The PECAN (Plains Elevated Convection at Night) campaign is envisioned as a multi-agency project (NSF, NOAA, NASA, DOE) designed to advance the understanding of continental, nocturnal, warm-season precipitation. PECAN will focus on nocturnal convection in conditions over the Southern Great Plains with a stable boundary layer (SBL), a nocturnal low-level jet (NLLJ) and the largest CAPE (Convectively Available Potential Energy) located above the SBL. Thunderstorms are most common after sunset across this region in summer and much of the resulting precipitation falls from mesoscale convective systems (MCSs). Nocturnal MCSs may produce heavy rainfall; their intensity is correlated with the NLLJ. To date, an accurate prediction and an in-depth understanding of elevated convection in this environment remains an elusive goal.
Studying the NLLJs observed during PECAN is one focus of our research group. Great Plains NLLJs are identified as southerly wind speed maxima within the first several hundred meters above ground level, and can stretch from Texas to Canada. The jets typically form around sunset, can reach maximum speeds of ~20m/s a few hours later, and dissipate around sunrise. NLLJs transport a lot of moisture from the Gulf of Mexico to the agricultural Great Plains regions, and can feed directly into developing storms. Observations from Doppler and water vapor lidar as well as other instruments make the PECAN data a great opportunity to improve our understanding of this important feature. We will also compare current theoretical models of NLLJ wind speed and evolution to PECAN observations. This project will extend to east coast NLLJs, which are vital to air quality and ozone transport.
The PECAN data set also represents unprecedented high-resolution, multi-instrument observations of bore waves. A bore wave is a gravity wave that propagates outward from a convective column along the “surface” of a stable atmospheric layer. The wave induces large changes in the state of the atmosphere on the time scale of a few minutes as each wavelength passes by a given point on Earth.
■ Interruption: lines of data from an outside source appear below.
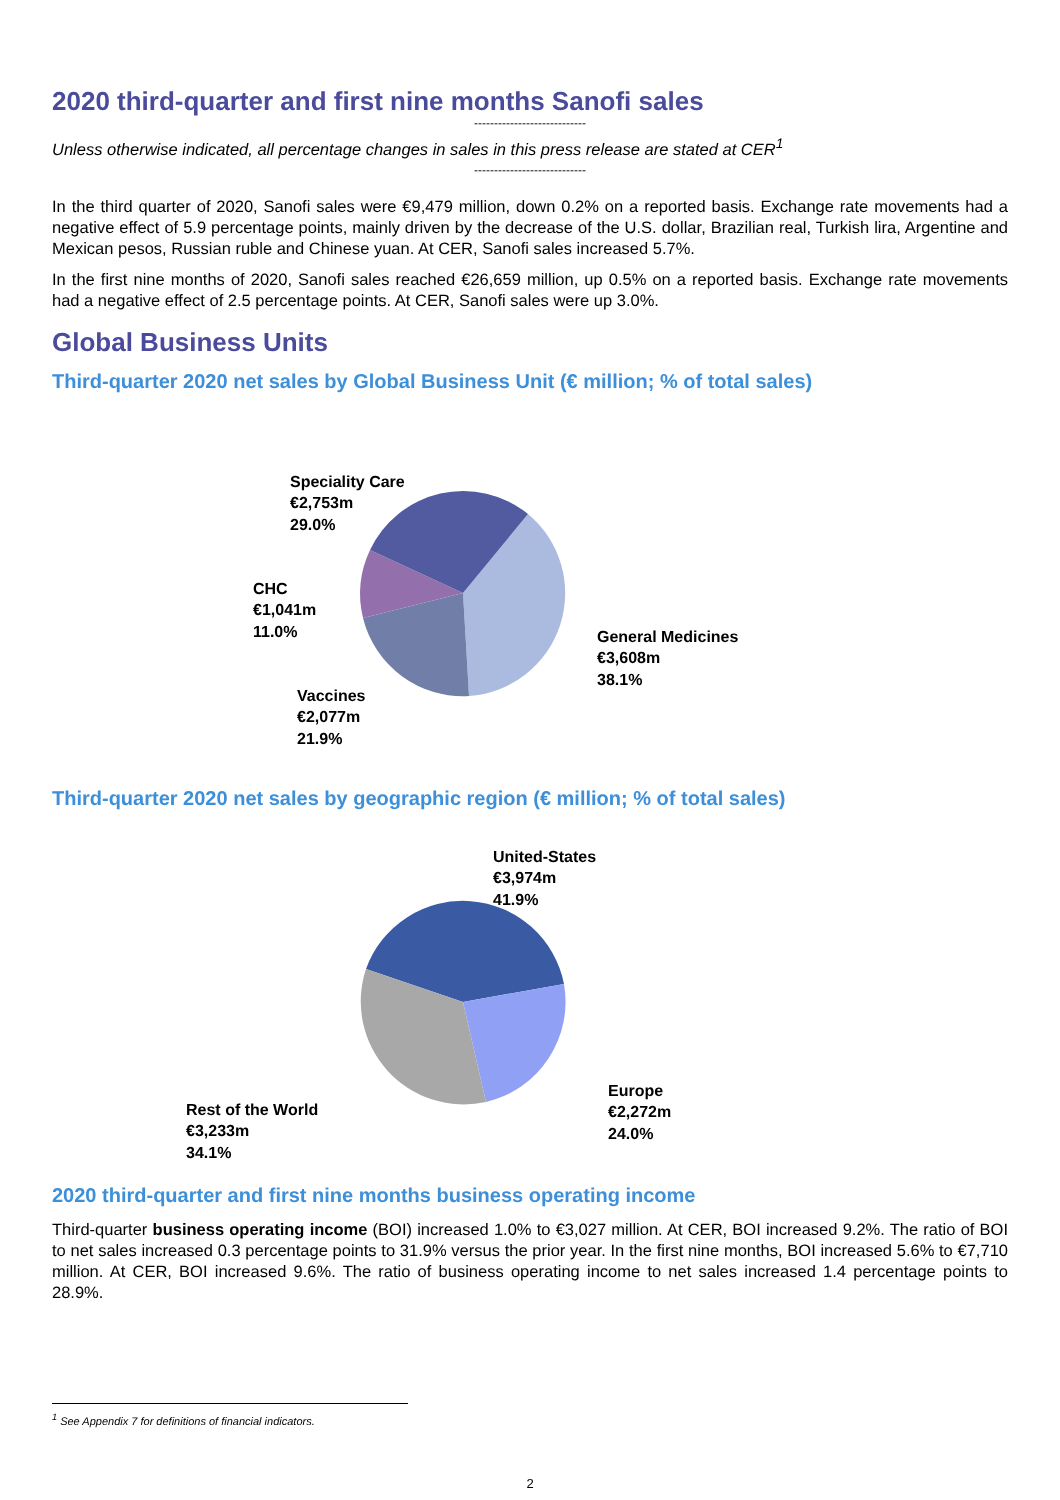2020 third-quarter and first nine months Sanofi sales
----------------------------
Unless otherwise indicated, all percentage changes in sales in this press release are stated at CER<sup>1</sup>
----------------------------
In the third quarter of 2020, Sanofi sales were €9,479 million, down 0.2% on a reported basis. Exchange rate movements had a negative effect of 5.9 percentage points, mainly driven by the decrease of the U.S. dollar, Brazilian real, Turkish lira, Argentine and Mexican pesos, Russian ruble and Chinese yuan. At CER, Sanofi sales increased 5.7%.
In the first nine months of 2020, Sanofi sales reached €26,659 million, up 0.5% on a reported basis. Exchange rate movements had a negative effect of 2.5 percentage points. At CER, Sanofi sales were up 3.0%.
Global Business Units
Third-quarter 2020 net sales by Global Business Unit (€ million; % of total sales)
Speciality Care
€2,753m
29.0%
CHC
€1,041m
11.0%
General Medicines
€3,608m
38.1%
Vaccines
€2,077m
21.9%
Third-quarter 2020 net sales by geographic region (€ million; % of total sales)
United-States
€3,974m
41.9%
Europe
€2,272m
24.0%
Rest of the World
€3,233m
34.1%
2020 third-quarter and first nine months business operating income
Third-quarter business operating income (BOI) increased 1.0% to €3,027 million. At CER, BOI increased 9.2%. The ratio of BOI to net sales increased 0.3 percentage points to 31.9% versus the prior year. In the first nine months, BOI increased 5.6% to €7,710 million. At CER, BOI increased 9.6%. The ratio of business operating income to net sales increased 1.4 percentage points to 28.9%.
<sup>1</sup> See Appendix 7 for definitions of financial indicators.
2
This causes instabilities that can lead to severe weather and moisten the upper troposphere as a precondition to severe storm development. Critical changes in CAPE caused by such waves of particular interest.
Other projects include studies of the mixing layer (ML). This is primarily driven by a newly developed algorithm for retrieving ML height from coherent Doppler lidar, which will be used in conjunction with surface fluxes and other measurements to study the mixing of moisture and aerosols during NLLJs and other PECAN events.